Loder Cup winner Chris Horne (left) and family | Image: DOC
The Wellington Botanical Society nominated Chris Horne as the Winner of the 2019 Loder Cup, with supporting nominations from Greater Wellington Regional Council, Wellington Natural Heritage Trust, Zealandia, and Wellington City Council.
Advocating for the protection and restoration of native ecosystems, particularly in the greater Wellington region, has been a major focus for Chris over the last four decades. Although receiving no formal qualifications in botany, his passion for New Zealand’s plants has led to him being one of the most knowledgeable and respected botanists in Wellington. From 1989 until 2017 Chris and his partner Barbara Mitcalfe, who passed away in 2017, were contracted by organisations in the Wellington region to undertake botanical surveys, monitor vegetation plots and develop plant lists.
Chris has been a highly active member of the Wellington Botanical Society for almost 40 years. He has been on their committee for 25 years and has been the Editor of their triannual newsletter since 1993. Additionally, he has been an active member of numerous other conservation groups, such as the Karori Wildlife Sanctuary Trust and the Natural Heritage Trust.

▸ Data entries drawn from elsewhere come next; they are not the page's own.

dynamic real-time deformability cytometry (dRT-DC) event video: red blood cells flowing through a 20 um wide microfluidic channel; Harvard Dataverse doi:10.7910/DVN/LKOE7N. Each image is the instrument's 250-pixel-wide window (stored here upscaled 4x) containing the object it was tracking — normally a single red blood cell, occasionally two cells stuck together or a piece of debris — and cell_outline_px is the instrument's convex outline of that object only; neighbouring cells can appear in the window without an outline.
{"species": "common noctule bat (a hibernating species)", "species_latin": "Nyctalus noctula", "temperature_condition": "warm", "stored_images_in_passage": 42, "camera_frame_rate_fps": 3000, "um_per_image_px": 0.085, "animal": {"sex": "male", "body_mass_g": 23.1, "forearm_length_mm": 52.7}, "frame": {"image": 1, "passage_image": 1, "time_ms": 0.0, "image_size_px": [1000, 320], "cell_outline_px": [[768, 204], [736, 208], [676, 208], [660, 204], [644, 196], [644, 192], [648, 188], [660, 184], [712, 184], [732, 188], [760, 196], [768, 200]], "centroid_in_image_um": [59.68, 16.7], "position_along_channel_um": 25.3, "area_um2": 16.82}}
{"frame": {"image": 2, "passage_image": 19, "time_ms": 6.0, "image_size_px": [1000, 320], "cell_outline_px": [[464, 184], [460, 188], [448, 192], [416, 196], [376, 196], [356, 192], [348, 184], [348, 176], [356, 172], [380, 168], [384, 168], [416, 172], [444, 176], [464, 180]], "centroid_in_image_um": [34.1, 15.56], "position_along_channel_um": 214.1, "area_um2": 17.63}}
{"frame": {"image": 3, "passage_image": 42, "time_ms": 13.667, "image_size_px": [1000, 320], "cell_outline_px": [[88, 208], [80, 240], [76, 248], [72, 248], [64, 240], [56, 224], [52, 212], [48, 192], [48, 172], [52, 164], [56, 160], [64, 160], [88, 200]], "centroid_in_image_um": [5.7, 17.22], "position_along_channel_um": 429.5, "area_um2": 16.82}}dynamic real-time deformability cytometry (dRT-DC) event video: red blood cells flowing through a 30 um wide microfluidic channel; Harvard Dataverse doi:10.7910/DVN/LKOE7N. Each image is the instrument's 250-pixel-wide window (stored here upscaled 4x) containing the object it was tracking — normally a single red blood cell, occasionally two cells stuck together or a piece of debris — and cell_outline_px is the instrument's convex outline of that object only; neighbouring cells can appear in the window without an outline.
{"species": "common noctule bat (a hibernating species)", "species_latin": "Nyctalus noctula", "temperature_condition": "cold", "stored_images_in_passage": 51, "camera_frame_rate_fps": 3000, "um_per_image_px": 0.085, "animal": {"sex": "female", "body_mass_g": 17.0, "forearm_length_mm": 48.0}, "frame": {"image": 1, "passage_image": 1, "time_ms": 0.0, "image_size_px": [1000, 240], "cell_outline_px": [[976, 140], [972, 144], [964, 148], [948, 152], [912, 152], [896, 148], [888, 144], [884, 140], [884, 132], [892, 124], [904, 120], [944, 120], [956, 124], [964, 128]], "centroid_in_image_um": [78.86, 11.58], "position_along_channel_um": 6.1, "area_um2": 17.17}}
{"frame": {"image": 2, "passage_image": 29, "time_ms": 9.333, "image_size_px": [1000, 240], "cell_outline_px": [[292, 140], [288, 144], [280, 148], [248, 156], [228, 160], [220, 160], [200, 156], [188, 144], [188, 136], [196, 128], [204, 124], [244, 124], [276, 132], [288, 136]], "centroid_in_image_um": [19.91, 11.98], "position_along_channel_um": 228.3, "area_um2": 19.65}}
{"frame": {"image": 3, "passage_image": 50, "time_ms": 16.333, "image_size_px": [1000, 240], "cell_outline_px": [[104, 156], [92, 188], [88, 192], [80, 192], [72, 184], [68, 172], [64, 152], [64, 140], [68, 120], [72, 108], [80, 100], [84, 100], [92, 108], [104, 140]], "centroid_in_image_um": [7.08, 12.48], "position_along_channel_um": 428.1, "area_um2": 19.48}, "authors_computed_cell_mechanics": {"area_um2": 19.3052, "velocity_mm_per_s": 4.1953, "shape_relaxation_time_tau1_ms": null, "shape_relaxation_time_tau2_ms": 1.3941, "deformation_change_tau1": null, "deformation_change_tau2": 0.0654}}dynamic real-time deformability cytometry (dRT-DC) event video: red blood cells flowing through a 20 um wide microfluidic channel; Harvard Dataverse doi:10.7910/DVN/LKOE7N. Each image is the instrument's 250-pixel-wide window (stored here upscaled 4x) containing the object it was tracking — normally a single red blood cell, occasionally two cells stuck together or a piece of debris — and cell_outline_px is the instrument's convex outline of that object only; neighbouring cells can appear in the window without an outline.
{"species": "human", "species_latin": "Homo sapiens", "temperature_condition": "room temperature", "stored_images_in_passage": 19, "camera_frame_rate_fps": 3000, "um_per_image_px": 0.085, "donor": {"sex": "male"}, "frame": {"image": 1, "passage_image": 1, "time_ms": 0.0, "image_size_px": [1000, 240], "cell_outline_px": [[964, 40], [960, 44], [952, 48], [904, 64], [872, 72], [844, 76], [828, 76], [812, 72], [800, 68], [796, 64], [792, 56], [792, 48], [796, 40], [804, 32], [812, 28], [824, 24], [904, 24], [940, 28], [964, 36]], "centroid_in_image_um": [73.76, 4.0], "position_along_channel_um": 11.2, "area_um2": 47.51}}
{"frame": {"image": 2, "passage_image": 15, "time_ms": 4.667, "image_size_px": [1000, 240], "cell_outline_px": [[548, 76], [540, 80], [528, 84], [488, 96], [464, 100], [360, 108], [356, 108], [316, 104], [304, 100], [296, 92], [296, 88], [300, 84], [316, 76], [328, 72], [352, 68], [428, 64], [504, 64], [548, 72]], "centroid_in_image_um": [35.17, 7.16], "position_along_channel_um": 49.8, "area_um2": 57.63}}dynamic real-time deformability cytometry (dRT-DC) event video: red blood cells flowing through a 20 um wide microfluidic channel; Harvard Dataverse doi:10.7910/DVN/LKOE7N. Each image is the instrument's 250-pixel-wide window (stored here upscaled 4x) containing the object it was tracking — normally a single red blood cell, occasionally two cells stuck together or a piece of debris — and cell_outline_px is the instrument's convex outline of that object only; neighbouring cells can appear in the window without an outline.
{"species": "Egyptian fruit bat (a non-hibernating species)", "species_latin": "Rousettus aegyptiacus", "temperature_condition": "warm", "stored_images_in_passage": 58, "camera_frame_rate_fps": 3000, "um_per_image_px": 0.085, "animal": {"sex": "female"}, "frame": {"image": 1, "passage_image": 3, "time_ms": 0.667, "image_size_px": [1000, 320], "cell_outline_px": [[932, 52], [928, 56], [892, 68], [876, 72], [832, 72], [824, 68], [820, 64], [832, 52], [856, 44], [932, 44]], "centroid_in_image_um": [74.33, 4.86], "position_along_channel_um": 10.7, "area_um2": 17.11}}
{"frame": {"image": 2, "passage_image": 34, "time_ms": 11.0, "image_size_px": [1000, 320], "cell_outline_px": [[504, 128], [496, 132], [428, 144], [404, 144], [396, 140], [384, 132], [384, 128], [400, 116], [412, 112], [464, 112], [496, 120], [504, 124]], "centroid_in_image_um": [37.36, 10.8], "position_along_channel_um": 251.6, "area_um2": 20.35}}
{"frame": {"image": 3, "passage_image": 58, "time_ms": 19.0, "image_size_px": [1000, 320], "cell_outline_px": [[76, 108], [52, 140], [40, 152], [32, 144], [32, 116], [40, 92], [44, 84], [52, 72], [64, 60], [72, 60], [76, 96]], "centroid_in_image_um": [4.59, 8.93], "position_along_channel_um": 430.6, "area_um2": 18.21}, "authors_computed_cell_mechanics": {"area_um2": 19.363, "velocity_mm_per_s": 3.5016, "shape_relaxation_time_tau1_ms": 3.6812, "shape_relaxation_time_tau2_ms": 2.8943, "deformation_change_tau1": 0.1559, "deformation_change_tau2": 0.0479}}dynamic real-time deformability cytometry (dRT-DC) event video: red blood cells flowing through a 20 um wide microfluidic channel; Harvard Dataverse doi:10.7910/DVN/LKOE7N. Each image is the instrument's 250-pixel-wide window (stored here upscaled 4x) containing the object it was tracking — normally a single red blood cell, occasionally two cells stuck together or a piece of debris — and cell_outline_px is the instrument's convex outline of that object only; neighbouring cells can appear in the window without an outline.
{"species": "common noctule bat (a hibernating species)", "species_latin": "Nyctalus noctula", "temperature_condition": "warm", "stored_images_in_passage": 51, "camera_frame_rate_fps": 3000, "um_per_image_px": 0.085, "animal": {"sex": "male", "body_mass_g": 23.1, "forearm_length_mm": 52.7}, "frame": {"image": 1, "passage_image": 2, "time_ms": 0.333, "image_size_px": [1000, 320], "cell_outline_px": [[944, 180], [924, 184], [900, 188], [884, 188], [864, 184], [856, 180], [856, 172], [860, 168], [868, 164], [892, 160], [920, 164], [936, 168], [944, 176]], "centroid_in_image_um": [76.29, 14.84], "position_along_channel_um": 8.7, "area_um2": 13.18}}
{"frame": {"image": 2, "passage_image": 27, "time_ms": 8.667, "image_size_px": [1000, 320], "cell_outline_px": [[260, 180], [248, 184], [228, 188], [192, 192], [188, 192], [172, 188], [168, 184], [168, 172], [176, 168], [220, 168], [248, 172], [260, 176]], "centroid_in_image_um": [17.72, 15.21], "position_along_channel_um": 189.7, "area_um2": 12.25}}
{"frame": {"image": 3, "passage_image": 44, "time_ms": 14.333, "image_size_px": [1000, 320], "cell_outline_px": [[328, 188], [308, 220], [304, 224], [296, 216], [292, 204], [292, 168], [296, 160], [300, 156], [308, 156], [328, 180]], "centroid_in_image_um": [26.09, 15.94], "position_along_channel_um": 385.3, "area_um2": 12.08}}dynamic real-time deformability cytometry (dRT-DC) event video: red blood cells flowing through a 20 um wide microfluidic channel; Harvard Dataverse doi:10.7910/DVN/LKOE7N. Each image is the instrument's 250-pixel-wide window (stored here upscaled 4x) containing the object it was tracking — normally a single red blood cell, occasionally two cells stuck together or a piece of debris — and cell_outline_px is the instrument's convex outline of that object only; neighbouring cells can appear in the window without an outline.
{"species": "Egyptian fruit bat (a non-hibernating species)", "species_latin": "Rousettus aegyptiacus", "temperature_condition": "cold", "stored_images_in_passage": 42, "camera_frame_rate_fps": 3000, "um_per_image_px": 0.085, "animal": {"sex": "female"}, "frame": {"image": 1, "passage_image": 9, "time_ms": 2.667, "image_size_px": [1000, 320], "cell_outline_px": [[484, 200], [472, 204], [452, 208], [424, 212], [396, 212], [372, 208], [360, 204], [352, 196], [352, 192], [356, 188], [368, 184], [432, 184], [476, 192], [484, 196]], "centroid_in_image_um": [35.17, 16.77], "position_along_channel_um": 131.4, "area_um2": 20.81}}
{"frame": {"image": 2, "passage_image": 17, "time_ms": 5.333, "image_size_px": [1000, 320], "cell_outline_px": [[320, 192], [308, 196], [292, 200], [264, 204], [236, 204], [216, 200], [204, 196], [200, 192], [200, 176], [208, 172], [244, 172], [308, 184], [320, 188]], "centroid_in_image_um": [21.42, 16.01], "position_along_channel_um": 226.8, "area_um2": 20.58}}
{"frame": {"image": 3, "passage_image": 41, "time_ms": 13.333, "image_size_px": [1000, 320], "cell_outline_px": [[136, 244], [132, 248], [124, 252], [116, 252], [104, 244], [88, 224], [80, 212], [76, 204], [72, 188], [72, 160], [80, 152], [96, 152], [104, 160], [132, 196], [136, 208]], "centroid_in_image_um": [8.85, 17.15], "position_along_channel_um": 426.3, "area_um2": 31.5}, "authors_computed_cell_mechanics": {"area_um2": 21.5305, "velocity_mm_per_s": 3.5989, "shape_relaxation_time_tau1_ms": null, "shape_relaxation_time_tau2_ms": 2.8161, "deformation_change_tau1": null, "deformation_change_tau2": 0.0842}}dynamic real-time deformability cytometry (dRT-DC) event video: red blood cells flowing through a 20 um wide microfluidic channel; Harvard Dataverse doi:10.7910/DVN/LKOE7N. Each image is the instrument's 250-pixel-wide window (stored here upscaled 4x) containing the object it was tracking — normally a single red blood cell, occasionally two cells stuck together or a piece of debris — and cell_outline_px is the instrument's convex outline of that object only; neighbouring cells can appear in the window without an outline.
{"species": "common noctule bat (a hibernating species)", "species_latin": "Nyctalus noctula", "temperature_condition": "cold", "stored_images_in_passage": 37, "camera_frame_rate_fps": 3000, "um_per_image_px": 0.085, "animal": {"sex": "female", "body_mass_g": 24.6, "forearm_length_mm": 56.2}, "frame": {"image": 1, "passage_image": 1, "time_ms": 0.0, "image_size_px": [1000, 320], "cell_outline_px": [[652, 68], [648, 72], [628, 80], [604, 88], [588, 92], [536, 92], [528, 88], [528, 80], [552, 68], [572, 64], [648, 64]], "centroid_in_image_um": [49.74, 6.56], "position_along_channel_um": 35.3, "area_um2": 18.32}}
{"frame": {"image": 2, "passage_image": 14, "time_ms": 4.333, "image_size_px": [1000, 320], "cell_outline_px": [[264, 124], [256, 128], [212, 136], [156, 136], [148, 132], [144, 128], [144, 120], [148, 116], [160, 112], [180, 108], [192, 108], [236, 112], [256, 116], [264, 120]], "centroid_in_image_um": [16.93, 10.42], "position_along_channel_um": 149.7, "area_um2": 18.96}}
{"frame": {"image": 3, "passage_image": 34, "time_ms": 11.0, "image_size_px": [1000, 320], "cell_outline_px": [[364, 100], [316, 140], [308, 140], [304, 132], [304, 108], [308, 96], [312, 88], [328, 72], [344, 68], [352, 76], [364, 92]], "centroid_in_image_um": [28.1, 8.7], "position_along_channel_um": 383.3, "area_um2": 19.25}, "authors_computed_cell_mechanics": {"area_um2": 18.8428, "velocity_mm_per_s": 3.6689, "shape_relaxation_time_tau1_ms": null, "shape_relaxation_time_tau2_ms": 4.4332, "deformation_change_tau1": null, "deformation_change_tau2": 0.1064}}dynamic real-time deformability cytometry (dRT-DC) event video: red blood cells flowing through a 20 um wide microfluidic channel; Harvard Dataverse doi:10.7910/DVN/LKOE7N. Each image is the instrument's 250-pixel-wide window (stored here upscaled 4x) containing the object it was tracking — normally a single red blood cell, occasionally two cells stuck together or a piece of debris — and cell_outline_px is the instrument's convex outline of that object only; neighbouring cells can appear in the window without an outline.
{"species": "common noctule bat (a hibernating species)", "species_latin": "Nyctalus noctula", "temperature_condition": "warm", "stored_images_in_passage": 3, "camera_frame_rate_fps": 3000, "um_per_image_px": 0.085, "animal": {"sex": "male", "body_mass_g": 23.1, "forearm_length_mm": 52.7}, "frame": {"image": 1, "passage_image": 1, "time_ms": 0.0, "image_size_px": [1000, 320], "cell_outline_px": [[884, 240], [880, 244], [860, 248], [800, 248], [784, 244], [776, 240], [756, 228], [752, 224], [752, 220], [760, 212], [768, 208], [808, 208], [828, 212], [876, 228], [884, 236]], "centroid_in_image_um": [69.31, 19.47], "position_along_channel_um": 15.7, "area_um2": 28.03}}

Chris, and Barbara, were involved in the development of the Botanical Trail in Zealandia and have guided many botanical walks for the general public, as well as providing botanical training to Zealandia’s guides. Chris has co-authored 92 articles for the Tararua Tramping Club newsletter, with each article featuring a different native plant. He was also involved in writing the text and choosing images for an information display and writing the text for a leaflet on Makara Foreshore Reserve.
These various outreach activities by Chris have led to increased awareness by both botanists and the general public about New Zealand’s native flora. He has also ensured that his knowledge of New Zealand plants, their conservation and restoration has been passed on to the next generation of botanists and conservationists.